The problem :: Set down all of the lines below exactly as they are given.

Stored data ::
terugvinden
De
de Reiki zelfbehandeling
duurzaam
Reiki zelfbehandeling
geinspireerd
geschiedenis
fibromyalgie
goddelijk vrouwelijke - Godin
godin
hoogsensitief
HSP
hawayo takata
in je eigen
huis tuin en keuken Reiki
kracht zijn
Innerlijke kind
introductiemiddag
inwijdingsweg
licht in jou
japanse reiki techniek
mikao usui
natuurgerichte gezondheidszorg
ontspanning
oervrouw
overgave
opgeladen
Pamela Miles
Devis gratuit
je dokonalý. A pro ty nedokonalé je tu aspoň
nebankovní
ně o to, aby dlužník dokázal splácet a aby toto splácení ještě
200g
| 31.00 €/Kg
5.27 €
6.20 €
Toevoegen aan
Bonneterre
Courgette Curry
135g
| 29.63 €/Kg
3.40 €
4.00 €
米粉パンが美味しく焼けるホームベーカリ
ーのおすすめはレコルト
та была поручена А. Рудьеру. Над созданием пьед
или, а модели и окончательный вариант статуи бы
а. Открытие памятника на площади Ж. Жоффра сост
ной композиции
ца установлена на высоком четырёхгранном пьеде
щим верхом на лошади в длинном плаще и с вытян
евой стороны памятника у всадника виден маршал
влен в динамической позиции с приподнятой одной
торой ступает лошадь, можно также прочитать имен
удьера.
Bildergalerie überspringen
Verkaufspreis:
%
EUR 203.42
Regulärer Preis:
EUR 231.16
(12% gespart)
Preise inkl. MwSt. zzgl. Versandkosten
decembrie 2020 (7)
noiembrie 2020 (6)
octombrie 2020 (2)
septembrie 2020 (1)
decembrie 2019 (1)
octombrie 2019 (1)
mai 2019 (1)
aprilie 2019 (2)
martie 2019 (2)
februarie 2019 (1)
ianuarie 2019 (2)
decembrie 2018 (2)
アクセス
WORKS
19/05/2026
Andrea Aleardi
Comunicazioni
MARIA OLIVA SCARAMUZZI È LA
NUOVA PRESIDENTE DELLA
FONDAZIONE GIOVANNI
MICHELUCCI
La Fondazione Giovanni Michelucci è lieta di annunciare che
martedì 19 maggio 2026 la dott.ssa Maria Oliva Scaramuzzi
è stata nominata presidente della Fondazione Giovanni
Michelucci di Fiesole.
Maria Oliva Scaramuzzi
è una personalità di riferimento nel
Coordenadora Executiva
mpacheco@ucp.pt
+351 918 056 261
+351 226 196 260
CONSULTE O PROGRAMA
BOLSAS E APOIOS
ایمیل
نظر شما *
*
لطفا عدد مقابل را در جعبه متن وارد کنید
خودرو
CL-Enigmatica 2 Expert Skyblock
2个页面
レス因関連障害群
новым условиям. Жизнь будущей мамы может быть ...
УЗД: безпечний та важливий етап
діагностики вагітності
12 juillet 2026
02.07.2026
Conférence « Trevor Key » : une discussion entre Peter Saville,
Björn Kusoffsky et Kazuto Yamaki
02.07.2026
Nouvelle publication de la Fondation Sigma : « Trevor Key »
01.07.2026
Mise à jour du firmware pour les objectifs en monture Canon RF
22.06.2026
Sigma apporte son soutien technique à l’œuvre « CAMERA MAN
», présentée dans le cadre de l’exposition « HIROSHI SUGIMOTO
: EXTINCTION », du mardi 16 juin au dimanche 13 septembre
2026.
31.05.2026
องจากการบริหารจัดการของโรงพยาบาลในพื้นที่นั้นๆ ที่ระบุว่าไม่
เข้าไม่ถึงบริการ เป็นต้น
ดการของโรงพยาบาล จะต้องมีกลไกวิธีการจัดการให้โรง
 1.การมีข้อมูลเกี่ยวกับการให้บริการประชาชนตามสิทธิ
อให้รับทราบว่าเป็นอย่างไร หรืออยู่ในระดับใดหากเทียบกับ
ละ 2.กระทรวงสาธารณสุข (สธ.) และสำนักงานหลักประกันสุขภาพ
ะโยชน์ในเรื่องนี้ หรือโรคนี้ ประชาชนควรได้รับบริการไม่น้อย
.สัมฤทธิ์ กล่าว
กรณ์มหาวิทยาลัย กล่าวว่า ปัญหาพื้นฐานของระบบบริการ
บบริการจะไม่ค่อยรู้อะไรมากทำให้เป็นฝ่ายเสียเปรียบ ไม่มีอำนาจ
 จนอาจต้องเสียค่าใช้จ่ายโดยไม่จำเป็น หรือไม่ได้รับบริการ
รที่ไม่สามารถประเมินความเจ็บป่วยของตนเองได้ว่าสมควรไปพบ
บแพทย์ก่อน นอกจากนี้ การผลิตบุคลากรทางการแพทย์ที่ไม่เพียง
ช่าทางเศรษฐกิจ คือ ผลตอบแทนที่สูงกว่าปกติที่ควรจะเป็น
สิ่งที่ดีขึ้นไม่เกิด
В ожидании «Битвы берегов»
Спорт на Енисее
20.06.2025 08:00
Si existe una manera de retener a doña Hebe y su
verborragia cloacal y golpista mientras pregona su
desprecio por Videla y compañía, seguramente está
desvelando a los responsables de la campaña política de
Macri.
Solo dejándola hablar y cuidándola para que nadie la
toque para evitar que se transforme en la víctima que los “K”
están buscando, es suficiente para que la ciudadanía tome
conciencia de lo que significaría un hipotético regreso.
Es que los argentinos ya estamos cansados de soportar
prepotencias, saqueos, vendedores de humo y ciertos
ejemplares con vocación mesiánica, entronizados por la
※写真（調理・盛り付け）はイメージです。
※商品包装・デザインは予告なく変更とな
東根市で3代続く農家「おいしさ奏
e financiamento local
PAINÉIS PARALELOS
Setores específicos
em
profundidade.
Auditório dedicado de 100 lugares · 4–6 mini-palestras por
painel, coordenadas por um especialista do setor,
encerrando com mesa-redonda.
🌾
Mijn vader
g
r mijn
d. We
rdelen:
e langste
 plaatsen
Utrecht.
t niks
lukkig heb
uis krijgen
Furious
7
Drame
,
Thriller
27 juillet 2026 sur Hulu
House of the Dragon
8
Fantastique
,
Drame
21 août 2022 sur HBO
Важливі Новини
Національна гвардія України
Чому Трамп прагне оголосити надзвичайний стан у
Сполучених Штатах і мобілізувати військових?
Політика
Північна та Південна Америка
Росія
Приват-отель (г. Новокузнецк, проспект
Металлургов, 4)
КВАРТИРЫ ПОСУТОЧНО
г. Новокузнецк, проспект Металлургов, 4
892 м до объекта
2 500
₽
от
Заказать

Response below ::
terugvinden
De
de Reiki zelfbehandeling
duurzaam
Reiki zelfbehandeling
geinspireerd
geschiedenis
fibromyalgie
goddelijk vrouwelijke - Godin
godin
hoogsensitief
HSP
hawayo takata
in je eigen
huis tuin en keuken Reiki
kracht zijn
Innerlijke kind
introductiemiddag
inwijdingsweg
licht in jou
japanse reiki techniek
mikao usui
natuurgerichte gezondheidszorg
ontspanning
oervrouw
overgave
opgeladen
Pamela Miles
Devis gratuit
je dokonalý. A pro ty nedokonalé je tu aspoň
nebankovní
ně o to, aby dlužník dokázal splácet a aby toto splácení ještě
200g
| 31.00 €/Kg
5.27 €
6.20 €
Toevoegen aan
Bonneterre
Courgette Curry
135g
| 29.63 €/Kg
3.40 €
4.00 €
米粉パンが美味しく焼けるホームベーカリ
ーのおすすめはレコルト
та была поручена А. Рудьеру. Над созданием пьед
или, а модели и окончательный вариант статуи бы
а. Открытие памятника на площади Ж. Жоффра сост
ной композиции
ца установлена на высоком четырёхгранном пьеде
щим верхом на лошади в длинном плаще и с вытян
евой стороны памятника у всадника виден маршал
влен в динамической позиции с приподнятой одной
торой ступает лошадь, можно также прочитать имен
удьера.
Bildergalerie überspringen
Verkaufspreis:
%
EUR 203.42
Regulärer Preis:
EUR 231.16
(12% gespart)
Preise inkl. MwSt. zzgl. Versandkosten
decembrie 2020 (7)
noiembrie 2020 (6)
octombrie 2020 (2)
septembrie 2020 (1)
decembrie 2019 (1)
octombrie 2019 (1)
mai 2019 (1)
aprilie 2019 (2)
martie 2019 (2)
februarie 2019 (1)
ianuarie 2019 (2)
decembrie 2018 (2)
アクセス
WORKS
19/05/2026
Andrea Aleardi
Comunicazioni
MARIA OLIVA SCARAMUZZI È LA
NUOVA PRESIDENTE DELLA
FONDAZIONE GIOVANNI
MICHELUCCI
La Fondazione Giovanni Michelucci è lieta di annunciare che
martedì 19 maggio 2026 la dott.ssa Maria Oliva Scaramuzzi
è stata nominata presidente della Fondazione Giovanni
Michelucci di Fiesole.
Maria Oliva Scaramuzzi
è una personalità di riferimento nel
Coordenadora Executiva
mpacheco@ucp.pt
+351 918 056 261
+351 226 196 260
CONSULTE O PROGRAMA
BOLSAS E APOIOS
ایمیل
نظر شما *
*
لطفا عدد مقابل را در جعبه متن وارد کنید
خودرو
CL-Enigmatica 2 Expert Skyblock
2个页面
レス因関連障害群
новым условиям. Жизнь будущей мамы может быть ...
УЗД: безпечний та важливий етап
діагностики вагітності
12 juillet 2026
02.07.2026
Conférence « Trevor Key » : une discussion entre Peter Saville,
Björn Kusoffsky et Kazuto Yamaki
02.07.2026
Nouvelle publication de la Fondation Sigma : « Trevor Key »
01.07.2026
Mise à jour du firmware pour les objectifs en monture Canon RF
22.06.2026
Sigma apporte son soutien technique à l’œuvre « CAMERA MAN
», présentée dans le cadre de l’exposition « HIROSHI SUGIMOTO
: EXTINCTION », du mardi 16 juin au dimanche 13 septembre
2026.
31.05.2026
องจากการบริหารจัดการของโรงพยาบาลในพื้นที่นั้นๆ ที่ระบุว่าไม่
เข้าไม่ถึงบริการ เป็นต้น
ดการของโรงพยาบาล จะต้องมีกลไกวิธีการจัดการให้โรง
 1.การมีข้อมูลเกี่ยวกับการให้บริการประชาชนตามสิทธิ
อให้รับทราบว่าเป็นอย่างไร หรืออยู่ในระดับใดหากเทียบกับ
ละ 2.กระทรวงสาธารณสุข (สธ.) และสำนักงานหลักประกันสุขภาพ
ะโยชน์ในเรื่องนี้ หรือโรคนี้ ประชาชนควรได้รับบริการไม่น้อย
.สัมฤทธิ์ กล่าว
กรณ์มหาวิทยาลัย กล่าวว่า ปัญหาพื้นฐานของระบบบริการ
บบริการจะไม่ค่อยรู้อะไรมากทำให้เป็นฝ่ายเสียเปรียบ ไม่มีอำนาจ
 จนอาจต้องเสียค่าใช้จ่ายโดยไม่จำเป็น หรือไม่ได้รับบริการ
รที่ไม่สามารถประเมินความเจ็บป่วยของตนเองได้ว่าสมควรไปพบ
บแพทย์ก่อน นอกจากนี้ การผลิตบุคลากรทางการแพทย์ที่ไม่เพียง
ช่าทางเศรษฐกิจ คือ ผลตอบแทนที่สูงกว่าปกติที่ควรจะเป็น
สิ่งที่ดีขึ้นไม่เกิด
В ожидании «Битвы берегов»
Спорт на Енисее
20.06.2025 08:00
Si existe una manera de retener a doña Hebe y su
verborragia cloacal y golpista mientras pregona su
desprecio por Videla y compañía, seguramente está
desvelando a los responsables de la campaña política de
Macri.
Solo dejándola hablar y cuidándola para que nadie la
toque para evitar que se transforme en la víctima que los “K”
están buscando, es suficiente para que la ciudadanía tome
conciencia de lo que significaría un hipotético regreso.
Es que los argentinos ya estamos cansados de soportar
prepotencias, saqueos, vendedores de humo y ciertos
ejemplares con vocación mesiánica, entronizados por la
※写真（調理・盛り付け）はイメージです。
※商品包装・デザインは予告なく変更とな
東根市で3代続く農家「おいしさ奏
e financiamento local
PAINÉIS PARALELOS
Setores específicos
em
profundidade.
Auditório dedicado de 100 lugares · 4–6 mini-palestras por
painel, coordenadas por um especialista do setor,
encerrando com mesa-redonda.
🌾
Mijn vader
g
r mijn
d. We
rdelen:
e langste
 plaatsen
Utrecht.
t niks
lukkig heb
uis krijgen
Furious
7
Drame
,
Thriller
27 juillet 2026 sur Hulu
House of the Dragon
8
Fantastique
,
Drame
21 août 2022 sur HBO
Важливі Новини
Національна гвардія України
Чому Трамп прагне оголосити надзвичайний стан у
Сполучених Штатах і мобілізувати військових?
Політика
Північна та Південна Америка
Росія
Приват-отель (г. Новокузнецк, проспект
Металлургов, 4)
КВАРТИРЫ ПОСУТОЧНО
г. Новокузнецк, проспект Металлургов, 4
892 м до объекта
2 500
₽
от
Заказать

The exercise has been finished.